Quando andavo all’università ho approfondito un testo scritto da un certo Joseph Ratzinger intitolato “Un popolo messianico”. Il professor Ratzinger è diventato poi papa Benedetto XVI. Noi siamo il popolo del Messia: dobbiamo avere un sano orgoglio per questo. Oggi parliamo del Battesimo di Gesù, ma non possiamo non accennare al nostro Battesimo. Ci siamo trovati cristiani senza aver mai deciso di esserlo. Bisogna che decidiamo di esserlo! Questo è il nostro più grande impegno. Quello di voi ragazzi è che partecipiate alla catechesi parrocchiale; quello di noi adulti la riscoperta del Battesimo. Il Battesimo, dato quando si è bambini, deve svilupparsi, crescere. Mi viene da paragonare il Battesimo ad un seme, il seme della sequoia. La sequoia è un albero altissimo; può raggiungere 104 metri di altezza e 9 metri di diametro. La sequoia imponente che vediamo oggi è stata un piccolo seme.
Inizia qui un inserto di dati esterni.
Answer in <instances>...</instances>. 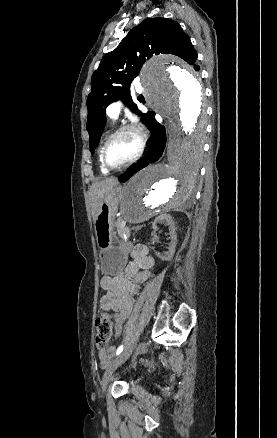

Se quel seme fosse stato tenuto nel cassetto, sarebbe rimasto così. Invece, piantato nella terra, è diventato un grande albero. Allo stesso modo il seme del Battesimo deve svilupparsi. Oggi, ricordando san Marino, che ad Acquaviva, secondo la tradizione, ha fatto i primi Battesimi, siamo ridiventati cristiani. Ho iniziato la celebrazione ammirando lo splendore della nostra Basilica, ora abbasso gli occhi e ammiro questo popolo, un “popolo messianico”. Che cosa si viene a fare in chiesa alla domenica? Si viene a sentirsi dire che siamo amati immensamente, che siamo la gioia del Signore. Ecco perché non vogliamo mai più mancare. Così sia.